======== SELECTED TEXT ========
@TS0104 Excellent point. A trip home from Boston is a mere $10 train ticket. I think this website has warped my perception of college, as I’m thinking more about prestige than my own personal needs.
@penpal11 , that’s excellent insight. That can happen! In my opinion, prestige is a factor but maybe like a 1-3% of the whole pie, for us anyway. You can find stats on job placement, but they seem pretty general (i.e. “90% of graduates are in full time employment or grad school 6 months after graduating”.
Yes. There are over 3000 colleges/ universities. Say there are the same number of students at your high school. What if an organization ranked them 1-3000 on the basis of athletic ability. How different would #40, #60, and #80 be? Would the football coach ranked them differently? How about the soccer coach? The golf coach? The track coach? The wrestling coach? I don’t think there’s any significant overall difference between your 3 schools. Different “coaches” in the stands might rank them differently. Which looks best from your own perspective?
@TTG Probably Northeastern. I visited and I really like the campus. I hope I can get off of Vanderbilt’s waitlist though, that would be nice.
If they are in the same general tier (and tiers really should be pretty broad) I think you should go for fit. And I think these are roughly in the same category. Now if you threw Princeton into the mix here . . .
I think the others have it about right. W&L and W&M are probably a bit stronger academically and in teaching quality (although W&L might be a bit limited on CS courses). Northeastern seems to be the best fit for you based on your criteria.
======== ENTRIES PROVIDED ========
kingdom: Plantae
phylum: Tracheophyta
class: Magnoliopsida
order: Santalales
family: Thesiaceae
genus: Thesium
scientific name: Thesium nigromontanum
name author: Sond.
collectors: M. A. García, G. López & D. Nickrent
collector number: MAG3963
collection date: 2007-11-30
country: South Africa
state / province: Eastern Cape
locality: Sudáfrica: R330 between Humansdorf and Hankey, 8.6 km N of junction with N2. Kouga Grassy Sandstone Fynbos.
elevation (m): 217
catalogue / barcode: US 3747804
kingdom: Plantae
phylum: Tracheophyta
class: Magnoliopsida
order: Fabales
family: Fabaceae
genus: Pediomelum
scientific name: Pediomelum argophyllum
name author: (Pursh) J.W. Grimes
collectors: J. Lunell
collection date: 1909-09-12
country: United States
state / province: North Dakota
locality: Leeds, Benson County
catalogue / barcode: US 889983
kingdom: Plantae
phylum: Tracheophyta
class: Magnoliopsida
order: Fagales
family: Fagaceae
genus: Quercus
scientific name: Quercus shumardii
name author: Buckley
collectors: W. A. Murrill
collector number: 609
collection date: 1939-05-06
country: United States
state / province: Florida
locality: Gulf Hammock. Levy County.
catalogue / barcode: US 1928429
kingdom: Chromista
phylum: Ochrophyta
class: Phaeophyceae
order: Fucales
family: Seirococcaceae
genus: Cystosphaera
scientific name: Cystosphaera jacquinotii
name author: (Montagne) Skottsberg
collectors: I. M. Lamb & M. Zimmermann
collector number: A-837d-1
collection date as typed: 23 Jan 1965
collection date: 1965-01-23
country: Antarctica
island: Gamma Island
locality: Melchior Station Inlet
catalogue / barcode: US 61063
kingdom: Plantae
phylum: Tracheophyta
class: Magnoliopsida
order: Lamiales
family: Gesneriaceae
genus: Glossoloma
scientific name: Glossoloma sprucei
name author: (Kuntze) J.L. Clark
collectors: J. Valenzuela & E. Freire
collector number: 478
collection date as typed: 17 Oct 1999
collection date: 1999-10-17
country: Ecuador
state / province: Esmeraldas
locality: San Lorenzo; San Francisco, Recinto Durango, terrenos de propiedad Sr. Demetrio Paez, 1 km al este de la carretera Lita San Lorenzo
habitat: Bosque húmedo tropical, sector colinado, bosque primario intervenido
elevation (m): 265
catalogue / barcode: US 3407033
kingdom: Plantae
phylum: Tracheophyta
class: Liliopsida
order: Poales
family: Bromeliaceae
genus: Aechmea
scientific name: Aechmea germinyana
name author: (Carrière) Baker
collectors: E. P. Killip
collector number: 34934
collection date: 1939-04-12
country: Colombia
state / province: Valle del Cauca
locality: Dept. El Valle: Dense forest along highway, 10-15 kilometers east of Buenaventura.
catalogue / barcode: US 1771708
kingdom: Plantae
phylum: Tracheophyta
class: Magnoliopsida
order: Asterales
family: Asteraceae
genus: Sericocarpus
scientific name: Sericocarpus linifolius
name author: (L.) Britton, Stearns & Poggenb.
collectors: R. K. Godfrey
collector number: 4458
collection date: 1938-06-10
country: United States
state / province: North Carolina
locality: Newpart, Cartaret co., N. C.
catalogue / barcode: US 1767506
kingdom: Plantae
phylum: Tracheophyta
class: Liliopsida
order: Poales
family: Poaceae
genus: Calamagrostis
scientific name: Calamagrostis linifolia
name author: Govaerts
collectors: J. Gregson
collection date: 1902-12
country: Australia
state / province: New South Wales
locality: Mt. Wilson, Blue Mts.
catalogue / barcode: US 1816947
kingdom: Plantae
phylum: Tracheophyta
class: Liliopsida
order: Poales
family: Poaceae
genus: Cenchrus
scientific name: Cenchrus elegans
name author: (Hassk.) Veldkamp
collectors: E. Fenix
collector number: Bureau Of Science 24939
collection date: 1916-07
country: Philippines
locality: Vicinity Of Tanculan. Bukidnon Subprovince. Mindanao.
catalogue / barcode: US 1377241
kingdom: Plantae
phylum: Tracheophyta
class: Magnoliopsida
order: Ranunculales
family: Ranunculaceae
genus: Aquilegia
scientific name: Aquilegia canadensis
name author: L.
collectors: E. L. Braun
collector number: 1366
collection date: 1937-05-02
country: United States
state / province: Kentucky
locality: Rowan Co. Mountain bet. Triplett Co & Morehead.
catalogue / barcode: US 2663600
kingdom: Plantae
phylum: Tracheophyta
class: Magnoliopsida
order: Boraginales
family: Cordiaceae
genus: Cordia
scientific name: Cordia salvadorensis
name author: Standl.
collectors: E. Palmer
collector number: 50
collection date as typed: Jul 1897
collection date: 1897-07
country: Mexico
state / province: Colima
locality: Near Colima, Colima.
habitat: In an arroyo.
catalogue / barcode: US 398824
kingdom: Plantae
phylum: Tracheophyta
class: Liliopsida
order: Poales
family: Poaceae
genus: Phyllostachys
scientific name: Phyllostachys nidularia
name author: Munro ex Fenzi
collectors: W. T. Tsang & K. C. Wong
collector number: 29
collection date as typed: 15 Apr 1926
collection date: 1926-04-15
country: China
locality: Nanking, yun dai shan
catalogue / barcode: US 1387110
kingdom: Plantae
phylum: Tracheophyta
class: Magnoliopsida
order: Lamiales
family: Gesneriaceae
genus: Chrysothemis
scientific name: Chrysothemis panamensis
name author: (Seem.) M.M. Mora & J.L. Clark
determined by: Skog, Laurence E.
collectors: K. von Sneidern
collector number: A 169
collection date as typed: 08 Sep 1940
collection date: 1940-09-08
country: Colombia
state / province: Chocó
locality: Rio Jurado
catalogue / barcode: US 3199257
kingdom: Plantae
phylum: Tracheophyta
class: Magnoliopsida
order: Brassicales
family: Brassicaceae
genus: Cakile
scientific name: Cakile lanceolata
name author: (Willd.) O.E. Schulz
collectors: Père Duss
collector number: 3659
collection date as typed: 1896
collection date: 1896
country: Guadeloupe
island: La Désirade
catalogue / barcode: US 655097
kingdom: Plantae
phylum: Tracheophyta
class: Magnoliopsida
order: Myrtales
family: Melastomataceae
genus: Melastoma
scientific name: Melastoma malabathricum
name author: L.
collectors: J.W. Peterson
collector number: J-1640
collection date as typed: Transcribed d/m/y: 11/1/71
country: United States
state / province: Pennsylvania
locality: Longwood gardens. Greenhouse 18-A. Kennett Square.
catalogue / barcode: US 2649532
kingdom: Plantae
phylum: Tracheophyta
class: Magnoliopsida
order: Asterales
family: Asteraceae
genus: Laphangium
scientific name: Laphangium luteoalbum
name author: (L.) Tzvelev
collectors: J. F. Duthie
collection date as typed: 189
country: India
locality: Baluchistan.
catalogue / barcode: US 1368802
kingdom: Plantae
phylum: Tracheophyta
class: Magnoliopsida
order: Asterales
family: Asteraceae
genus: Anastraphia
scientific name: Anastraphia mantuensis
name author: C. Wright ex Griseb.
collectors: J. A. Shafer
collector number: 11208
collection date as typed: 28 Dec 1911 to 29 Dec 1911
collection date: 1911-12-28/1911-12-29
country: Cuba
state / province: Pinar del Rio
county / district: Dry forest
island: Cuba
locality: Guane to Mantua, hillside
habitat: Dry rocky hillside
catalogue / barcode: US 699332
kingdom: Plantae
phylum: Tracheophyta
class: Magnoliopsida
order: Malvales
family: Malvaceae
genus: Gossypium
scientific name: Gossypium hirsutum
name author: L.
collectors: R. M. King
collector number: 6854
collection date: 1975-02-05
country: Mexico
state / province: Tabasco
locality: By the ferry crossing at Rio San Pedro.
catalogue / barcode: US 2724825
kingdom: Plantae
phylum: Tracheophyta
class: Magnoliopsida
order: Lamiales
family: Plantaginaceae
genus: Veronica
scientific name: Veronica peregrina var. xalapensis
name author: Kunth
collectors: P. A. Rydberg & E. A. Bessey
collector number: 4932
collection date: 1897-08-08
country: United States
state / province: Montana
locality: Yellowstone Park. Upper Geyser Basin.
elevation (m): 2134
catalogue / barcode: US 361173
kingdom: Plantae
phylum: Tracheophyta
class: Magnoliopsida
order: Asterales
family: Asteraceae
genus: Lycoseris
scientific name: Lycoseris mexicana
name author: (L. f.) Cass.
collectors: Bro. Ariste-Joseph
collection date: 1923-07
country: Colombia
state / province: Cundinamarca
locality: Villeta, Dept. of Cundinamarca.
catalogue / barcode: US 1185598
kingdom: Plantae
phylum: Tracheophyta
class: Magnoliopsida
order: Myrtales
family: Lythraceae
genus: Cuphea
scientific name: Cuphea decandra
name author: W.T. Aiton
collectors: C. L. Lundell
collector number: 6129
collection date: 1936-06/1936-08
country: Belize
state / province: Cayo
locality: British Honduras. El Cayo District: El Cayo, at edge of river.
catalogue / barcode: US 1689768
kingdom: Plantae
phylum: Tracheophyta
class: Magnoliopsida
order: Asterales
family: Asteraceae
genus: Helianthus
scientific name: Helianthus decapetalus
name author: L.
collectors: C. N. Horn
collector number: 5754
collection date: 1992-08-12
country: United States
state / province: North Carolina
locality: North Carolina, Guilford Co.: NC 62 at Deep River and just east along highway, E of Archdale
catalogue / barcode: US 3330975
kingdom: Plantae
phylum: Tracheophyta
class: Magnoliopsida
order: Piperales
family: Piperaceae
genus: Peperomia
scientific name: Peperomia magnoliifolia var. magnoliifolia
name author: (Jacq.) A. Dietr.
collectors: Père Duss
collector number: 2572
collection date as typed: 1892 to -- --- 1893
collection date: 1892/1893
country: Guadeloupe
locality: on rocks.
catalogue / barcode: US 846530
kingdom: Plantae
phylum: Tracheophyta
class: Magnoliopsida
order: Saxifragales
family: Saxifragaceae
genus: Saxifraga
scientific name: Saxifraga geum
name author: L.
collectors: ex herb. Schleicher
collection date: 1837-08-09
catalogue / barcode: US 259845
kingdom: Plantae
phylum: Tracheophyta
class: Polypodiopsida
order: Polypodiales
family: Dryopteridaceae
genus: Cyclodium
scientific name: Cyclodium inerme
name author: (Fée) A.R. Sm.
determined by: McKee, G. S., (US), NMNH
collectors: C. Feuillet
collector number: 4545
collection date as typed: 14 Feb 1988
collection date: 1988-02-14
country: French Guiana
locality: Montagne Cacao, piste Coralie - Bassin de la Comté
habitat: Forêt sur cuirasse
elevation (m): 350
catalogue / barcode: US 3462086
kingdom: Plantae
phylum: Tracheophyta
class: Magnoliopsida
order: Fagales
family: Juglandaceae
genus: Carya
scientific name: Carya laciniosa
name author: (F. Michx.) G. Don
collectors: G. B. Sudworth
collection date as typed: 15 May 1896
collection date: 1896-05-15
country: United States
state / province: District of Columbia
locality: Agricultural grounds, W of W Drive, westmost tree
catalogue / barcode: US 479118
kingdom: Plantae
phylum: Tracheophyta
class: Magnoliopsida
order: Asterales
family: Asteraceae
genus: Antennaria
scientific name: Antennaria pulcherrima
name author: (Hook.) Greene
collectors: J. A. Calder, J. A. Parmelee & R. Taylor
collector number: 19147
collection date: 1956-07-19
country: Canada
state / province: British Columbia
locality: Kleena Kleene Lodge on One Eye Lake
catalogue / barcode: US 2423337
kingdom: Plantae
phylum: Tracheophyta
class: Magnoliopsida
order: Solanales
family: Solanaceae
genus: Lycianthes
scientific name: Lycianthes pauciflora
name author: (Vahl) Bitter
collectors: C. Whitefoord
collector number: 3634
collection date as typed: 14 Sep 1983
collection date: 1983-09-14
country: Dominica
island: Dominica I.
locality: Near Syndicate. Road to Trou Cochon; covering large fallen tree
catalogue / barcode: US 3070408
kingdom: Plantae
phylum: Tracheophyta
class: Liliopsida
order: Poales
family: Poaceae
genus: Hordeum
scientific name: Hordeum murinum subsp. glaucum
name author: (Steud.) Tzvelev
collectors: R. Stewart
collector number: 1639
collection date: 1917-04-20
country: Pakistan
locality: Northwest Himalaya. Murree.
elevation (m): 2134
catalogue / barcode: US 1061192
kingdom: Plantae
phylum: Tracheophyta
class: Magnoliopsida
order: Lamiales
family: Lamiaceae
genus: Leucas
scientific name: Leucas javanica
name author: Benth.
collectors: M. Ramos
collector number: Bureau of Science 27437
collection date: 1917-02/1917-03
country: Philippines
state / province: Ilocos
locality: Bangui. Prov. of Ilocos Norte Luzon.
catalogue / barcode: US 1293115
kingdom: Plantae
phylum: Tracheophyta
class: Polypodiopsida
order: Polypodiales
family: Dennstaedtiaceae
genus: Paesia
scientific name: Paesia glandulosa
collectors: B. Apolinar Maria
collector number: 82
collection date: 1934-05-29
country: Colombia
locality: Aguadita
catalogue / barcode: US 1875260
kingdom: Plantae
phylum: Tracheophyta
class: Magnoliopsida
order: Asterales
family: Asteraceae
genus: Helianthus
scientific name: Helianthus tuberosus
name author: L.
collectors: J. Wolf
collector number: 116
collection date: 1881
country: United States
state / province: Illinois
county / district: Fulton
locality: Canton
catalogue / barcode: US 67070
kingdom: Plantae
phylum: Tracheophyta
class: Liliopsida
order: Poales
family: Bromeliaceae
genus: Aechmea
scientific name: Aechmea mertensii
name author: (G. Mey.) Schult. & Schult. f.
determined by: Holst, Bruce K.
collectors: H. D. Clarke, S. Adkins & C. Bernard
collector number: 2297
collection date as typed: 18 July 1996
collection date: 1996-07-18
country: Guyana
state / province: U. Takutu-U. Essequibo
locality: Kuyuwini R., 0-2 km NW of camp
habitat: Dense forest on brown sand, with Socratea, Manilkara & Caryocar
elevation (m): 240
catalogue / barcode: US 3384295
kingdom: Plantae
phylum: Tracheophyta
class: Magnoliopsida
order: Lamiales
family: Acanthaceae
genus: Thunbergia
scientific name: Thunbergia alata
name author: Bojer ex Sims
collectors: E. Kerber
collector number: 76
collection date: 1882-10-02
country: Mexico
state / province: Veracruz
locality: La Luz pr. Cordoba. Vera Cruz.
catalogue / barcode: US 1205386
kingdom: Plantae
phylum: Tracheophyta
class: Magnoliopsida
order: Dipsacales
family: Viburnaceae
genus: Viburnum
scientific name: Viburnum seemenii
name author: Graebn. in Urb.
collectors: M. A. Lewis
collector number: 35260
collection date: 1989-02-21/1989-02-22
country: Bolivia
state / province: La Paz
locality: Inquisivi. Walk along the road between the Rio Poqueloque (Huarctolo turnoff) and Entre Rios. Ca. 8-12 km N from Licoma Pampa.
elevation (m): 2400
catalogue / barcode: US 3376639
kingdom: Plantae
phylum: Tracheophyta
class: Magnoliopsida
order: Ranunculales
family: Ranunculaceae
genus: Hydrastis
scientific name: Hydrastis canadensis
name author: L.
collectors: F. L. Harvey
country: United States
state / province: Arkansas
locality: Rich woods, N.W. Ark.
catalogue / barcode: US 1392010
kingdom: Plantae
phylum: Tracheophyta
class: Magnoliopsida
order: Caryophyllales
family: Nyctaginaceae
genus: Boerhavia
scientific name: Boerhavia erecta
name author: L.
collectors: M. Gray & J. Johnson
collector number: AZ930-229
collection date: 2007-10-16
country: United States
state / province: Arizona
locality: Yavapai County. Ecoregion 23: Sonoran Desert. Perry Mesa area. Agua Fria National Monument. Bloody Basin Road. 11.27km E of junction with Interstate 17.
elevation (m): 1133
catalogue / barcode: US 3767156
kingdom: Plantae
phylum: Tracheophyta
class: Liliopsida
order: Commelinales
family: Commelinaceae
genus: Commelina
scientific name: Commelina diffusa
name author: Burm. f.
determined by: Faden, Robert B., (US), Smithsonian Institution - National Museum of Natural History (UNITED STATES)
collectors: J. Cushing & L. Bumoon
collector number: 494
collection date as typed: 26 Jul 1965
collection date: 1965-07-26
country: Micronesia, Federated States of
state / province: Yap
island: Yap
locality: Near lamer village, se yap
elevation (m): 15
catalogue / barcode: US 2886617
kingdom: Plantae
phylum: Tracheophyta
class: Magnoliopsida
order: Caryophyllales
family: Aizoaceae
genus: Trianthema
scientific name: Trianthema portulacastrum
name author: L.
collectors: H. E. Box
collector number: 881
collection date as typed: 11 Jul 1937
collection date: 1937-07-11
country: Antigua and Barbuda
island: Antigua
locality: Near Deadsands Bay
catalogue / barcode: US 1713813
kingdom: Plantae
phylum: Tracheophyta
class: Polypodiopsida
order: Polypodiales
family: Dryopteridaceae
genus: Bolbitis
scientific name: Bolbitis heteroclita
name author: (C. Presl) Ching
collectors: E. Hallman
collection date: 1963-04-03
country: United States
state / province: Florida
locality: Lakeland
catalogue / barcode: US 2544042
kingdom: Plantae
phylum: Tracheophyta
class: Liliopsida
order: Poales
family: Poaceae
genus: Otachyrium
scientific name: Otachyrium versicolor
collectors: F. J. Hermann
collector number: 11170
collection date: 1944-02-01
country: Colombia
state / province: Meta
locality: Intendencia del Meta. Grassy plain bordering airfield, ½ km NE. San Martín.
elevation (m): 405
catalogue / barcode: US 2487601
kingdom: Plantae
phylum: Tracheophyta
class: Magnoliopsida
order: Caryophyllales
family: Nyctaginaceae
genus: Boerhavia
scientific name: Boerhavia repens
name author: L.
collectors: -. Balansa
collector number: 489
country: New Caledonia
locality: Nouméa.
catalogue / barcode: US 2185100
========
= PARTS OF THE EXERCISE =
1 > Decide whether each statement agrees with the college-choice thread, answering yes or no and quoting the words that settle it: (a) one poster says a train ticket home from Boston costs $10; (b) one poster says prestige accounts for about half of the decision; (c) the poster leaning toward Northeastern has visited its campus.
2 > Carry on the college-choice thread from its last post.
The items come from a separate source.

= RESPONSE LIST =
1 >
(a) Yes: "A trip home from Boston is a mere $10 train ticket."
(b) No: "prestige is a factor but maybe like a 1-3% of the whole pie"
(c) Yes: "I visited and I really like the campus."

2 >
@penpal11 my son’s best friend is currently a freshman at Northeastern majoring in Math. W&L was his top pick going into accepted student day and was turned off by the W&L greek scene. As mentioned, it dominates campus. We live in a pretty affluent area of NJ, and my son’s friend was the only kid they found at accepted student day that did not go to an expensive private for high school. It’s very small, and social life revolves around frat parties. I think if you’re coming from a lower income household, aren’t looking for greek life and a big party scene, W&L wouldn’t make you happy.
He doesn’t rave about the food at Northeastern, but 2nd semester took a cheaper meal plan and eats off campus more, which is a wash as far as money for him. He just did housing selection for next year and got a nice on campus apartment in one of the cheaper buildings. I think he starts coops next year.
Good luck! You have 3 great schools to pick from!
@IzzoOne does Northeastern lack academic rigor? In your opinion. This is something that is fairly important to me
@NJWrestlingmom thanks so much for your response. I’m definitely a bit turned off by that aspect.
I don’t think Northeastern lacks rigor - my son’s friend took all honors & APs in high school, never received lower than a 90, 35 on the ACT. He is not the least bit bored with his courses freshman year! They also have him credit for a number of his AP courses.
@penpal11 No, I did not say or think Northeastern lacks academic rigor.
@NJWrestlingmom Thanks, my academic achievement is similar to his.
@IzzoOne Gotcha. I hope my statement did not sound accusatory, I was just asking.
Well thank you guys for your comments. I am 90% sure I’m going to Northeastern. Go Huskies! XD
W&M is certainly not a Greek centered party school. But if dues are the only thing keeping you from engaging in greek life, a part time job during the school year will take care of that pretty quickly. Some national chapters also offer scholarships. I haven’t eaten the food on campus at W&M, but partly due to the large tourist trade, there is every chain restaurant conceivable in the area. I know nothing of NE. But W&L is much more isolated than W&M. Its time to have a roadtrip!